SUPPLIED ENTRIES:
■ ■ ■ ■

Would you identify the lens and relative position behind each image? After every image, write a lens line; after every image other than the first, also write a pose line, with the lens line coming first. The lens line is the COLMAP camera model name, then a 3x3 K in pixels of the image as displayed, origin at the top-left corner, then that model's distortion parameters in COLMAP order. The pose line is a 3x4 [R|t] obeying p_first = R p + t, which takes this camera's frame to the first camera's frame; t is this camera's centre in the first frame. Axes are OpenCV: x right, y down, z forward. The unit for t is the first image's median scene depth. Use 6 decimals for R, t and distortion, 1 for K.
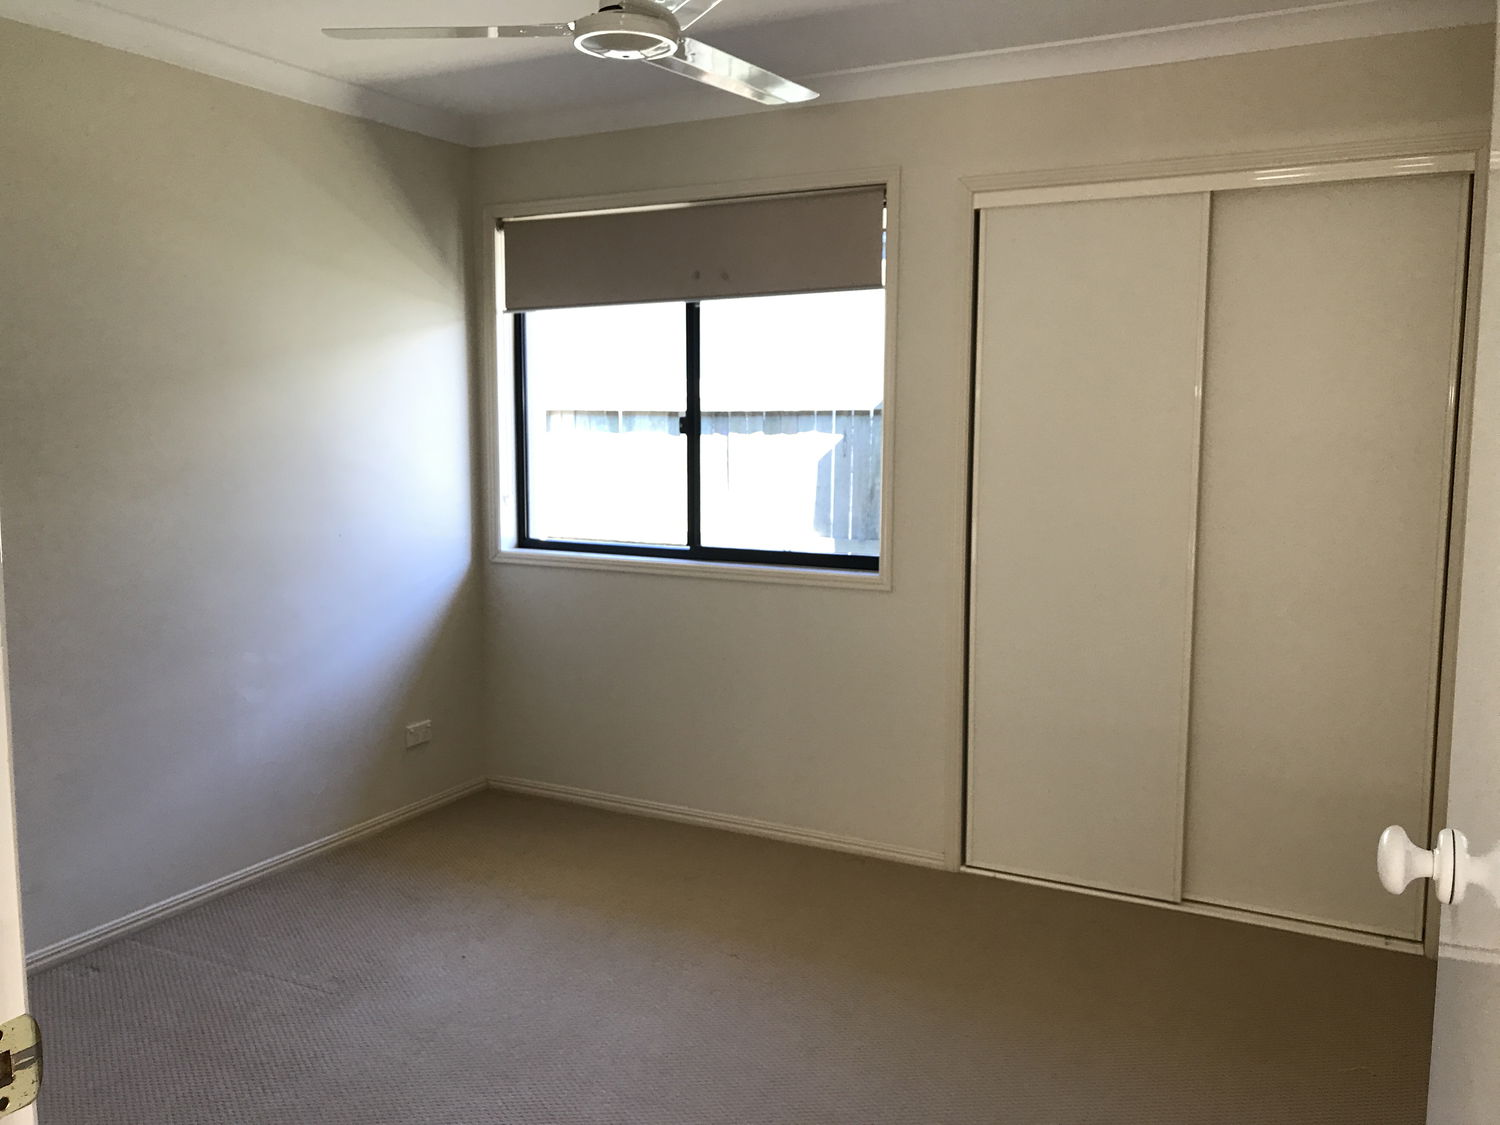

■ ■ ■ ■

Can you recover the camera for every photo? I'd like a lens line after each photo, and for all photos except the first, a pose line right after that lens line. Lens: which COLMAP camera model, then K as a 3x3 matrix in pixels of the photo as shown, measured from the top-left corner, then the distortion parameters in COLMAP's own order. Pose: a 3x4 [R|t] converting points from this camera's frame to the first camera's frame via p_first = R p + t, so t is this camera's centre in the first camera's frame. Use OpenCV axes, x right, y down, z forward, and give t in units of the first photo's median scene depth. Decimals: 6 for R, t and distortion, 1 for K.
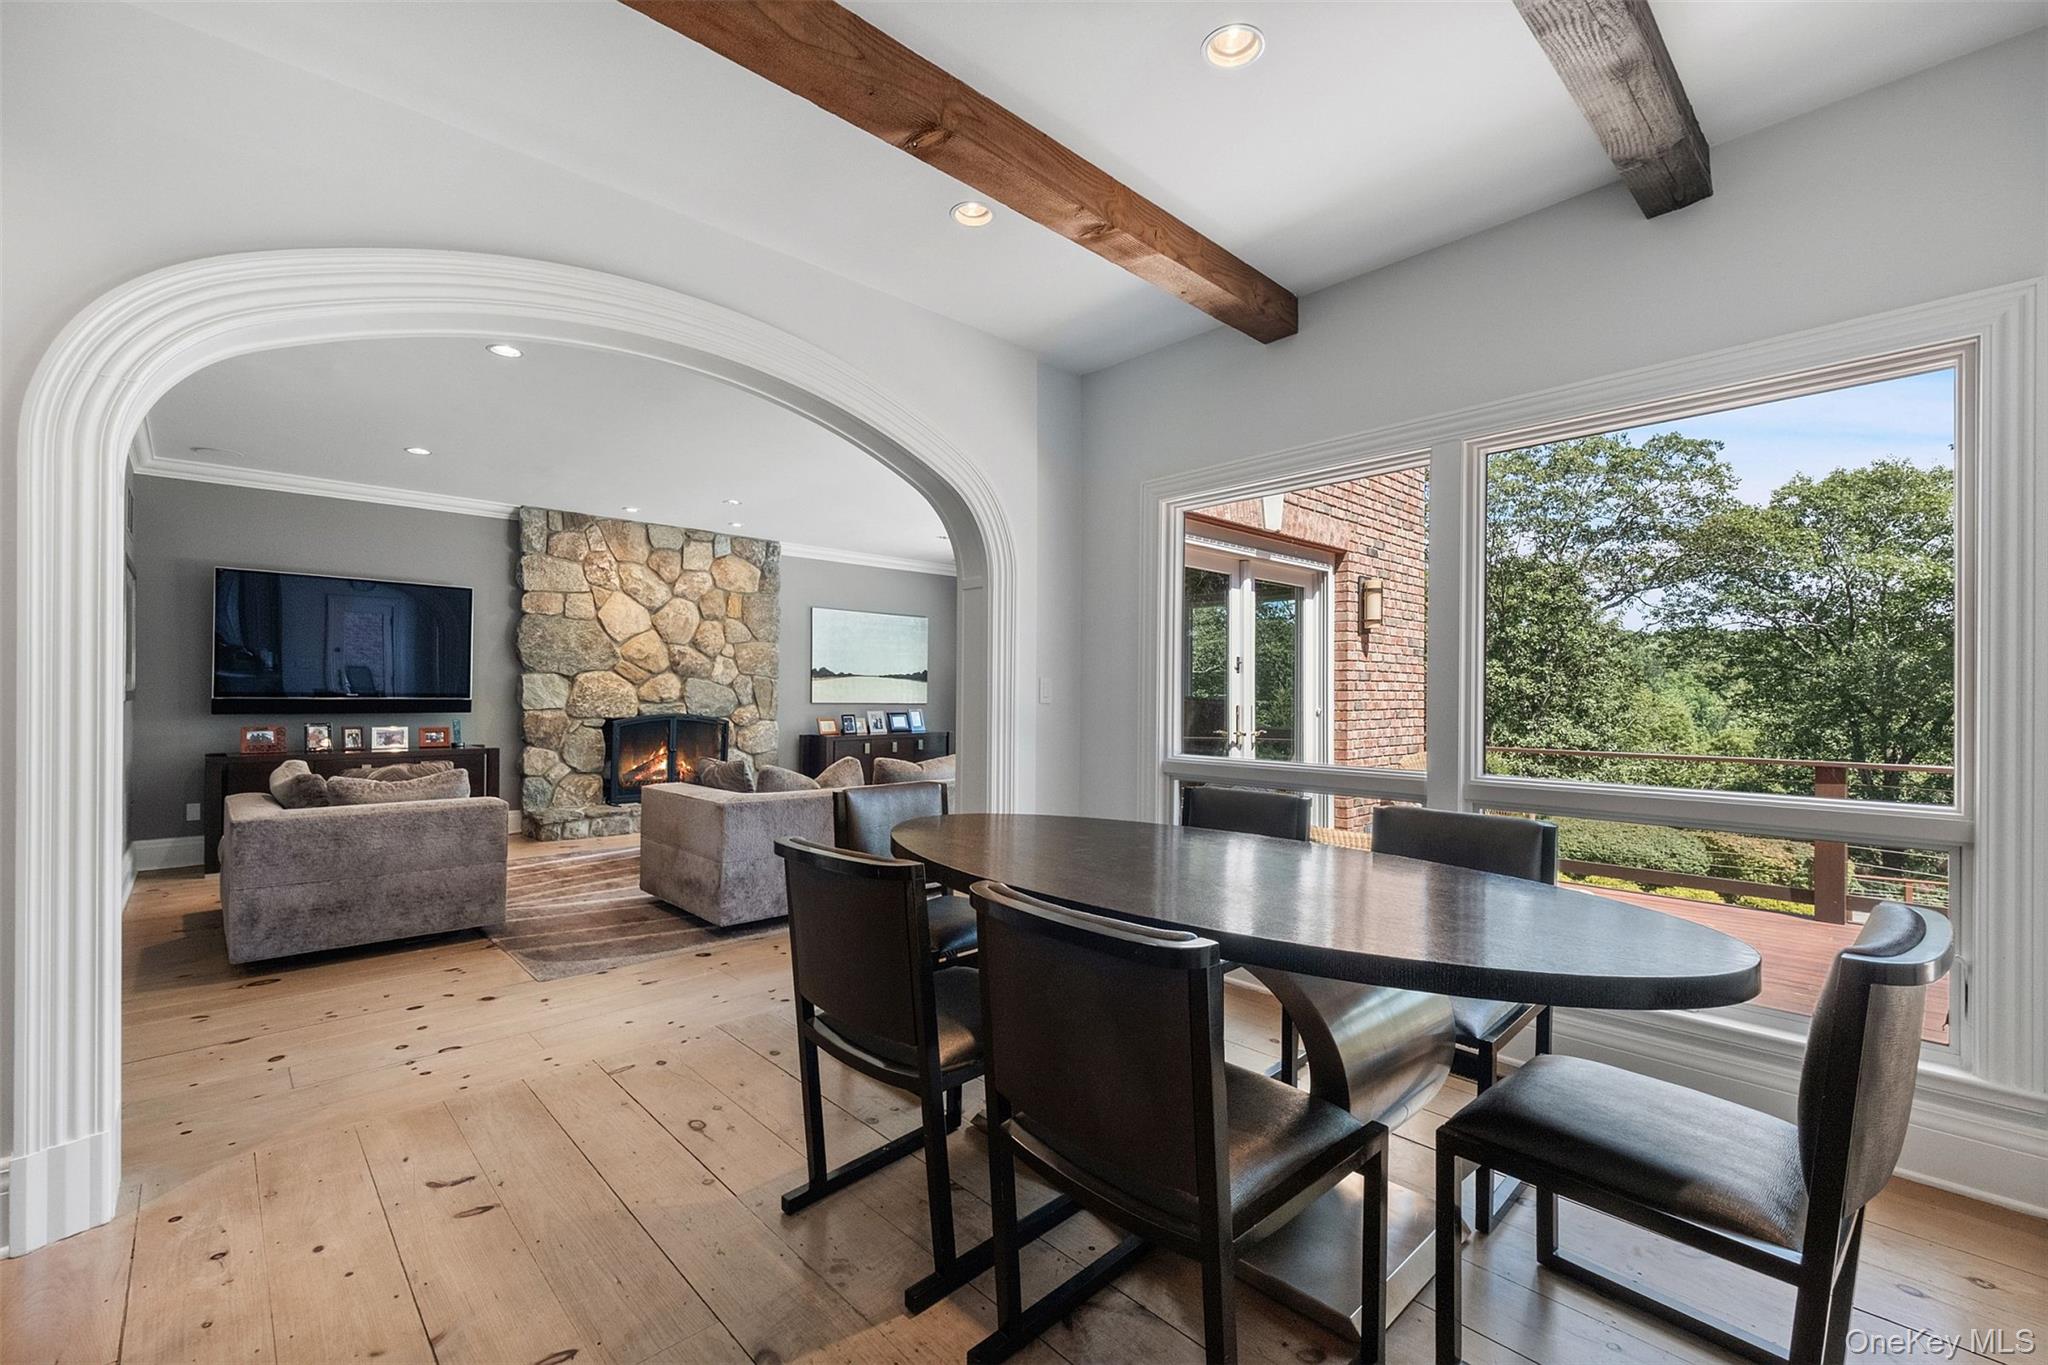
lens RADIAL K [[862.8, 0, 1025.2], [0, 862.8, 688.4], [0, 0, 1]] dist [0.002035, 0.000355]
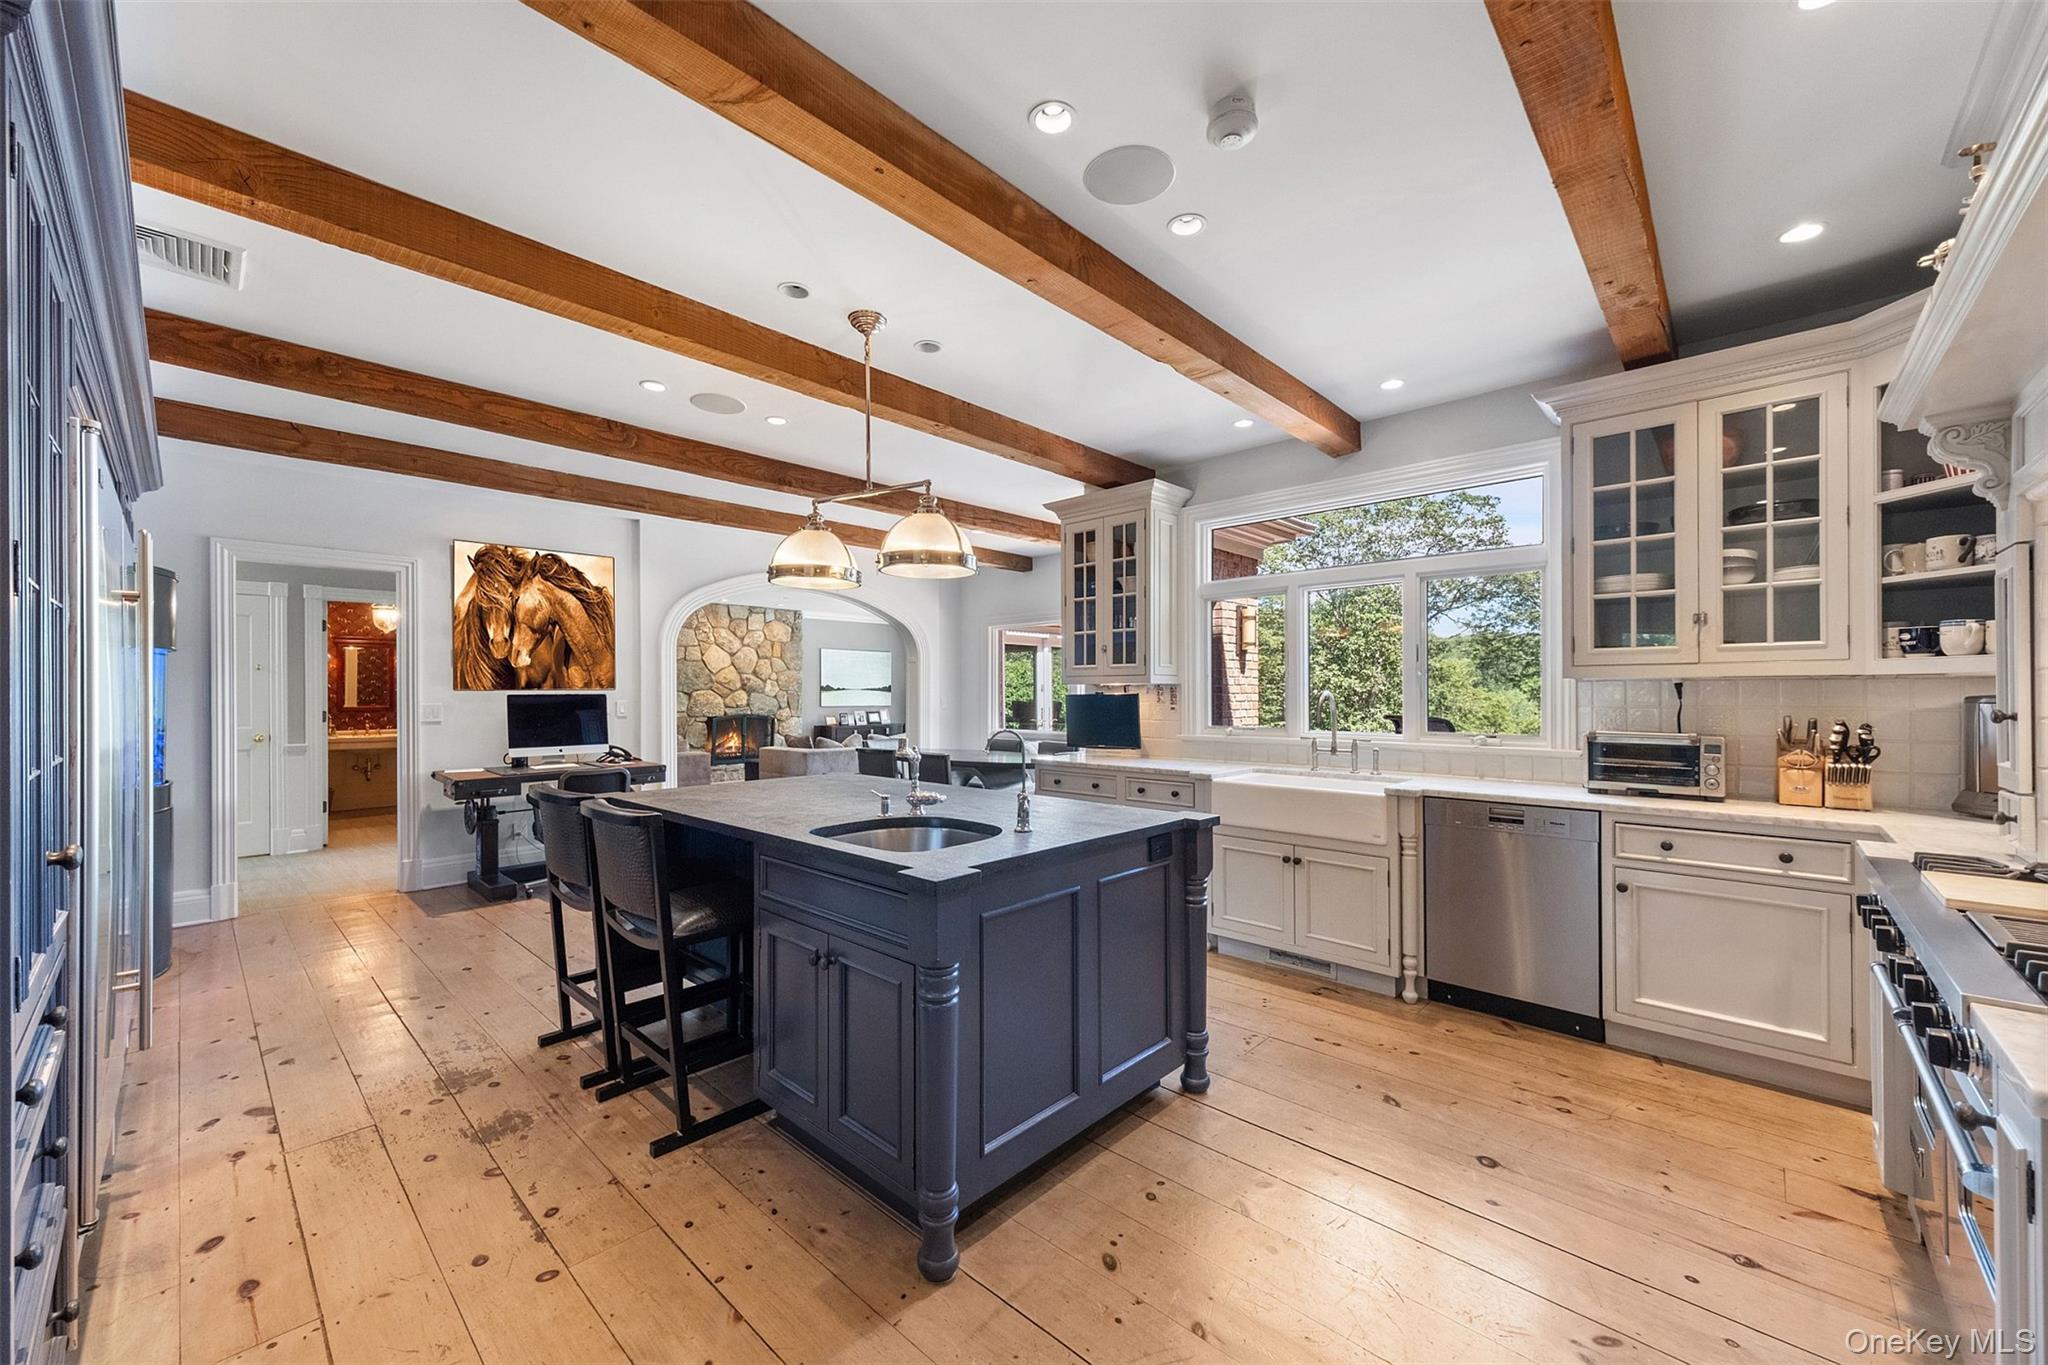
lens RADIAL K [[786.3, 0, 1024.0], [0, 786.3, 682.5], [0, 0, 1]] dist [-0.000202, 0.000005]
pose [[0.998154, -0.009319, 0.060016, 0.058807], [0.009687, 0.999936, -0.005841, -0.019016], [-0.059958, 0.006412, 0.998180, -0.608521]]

■ ■ ■ ■

TASK OBJECTIVE: Could you retype, word for word, the material from the line with "Can you recover" to the line with "0.006412, 0.998180, -0.608521]]", including both of those lines but leaving out the pictures?

RESPONSE:
Can you recover the camera for every photo? I'd like a lens line after each photo, and for all photos except the first, a pose line right after that lens line. Lens: which COLMAP camera model, then K as a 3x3 matrix in pixels of the photo as shown, measured from the top-left corner, then the distortion parameters in COLMAP's own order. Pose: a 3x4 [R|t] converting points from this camera's frame to the first camera's frame via p_first = R p + t, so t is this camera's centre in the first camera's frame. Use OpenCV axes, x right, y down, z forward, and give t in units of the first photo's median scene depth. Decimals: 6 for R, t and distortion, 1 for K.
lens RADIAL K [[862.8, 0, 1025.2], [0, 862.8, 688.4], [0, 0, 1]] dist [0.002035, 0.000355]
lens RADIAL K [[786.3, 0, 1024.0], [0, 786.3, 682.5], [0, 0, 1]] dist [-0.000202, 0.000005]
pose [[0.998154, -0.009319, 0.060016, 0.058807], [0.009687, 0.999936, -0.005841, -0.019016], [-0.059958, 0.006412, 0.998180, -0.608521]]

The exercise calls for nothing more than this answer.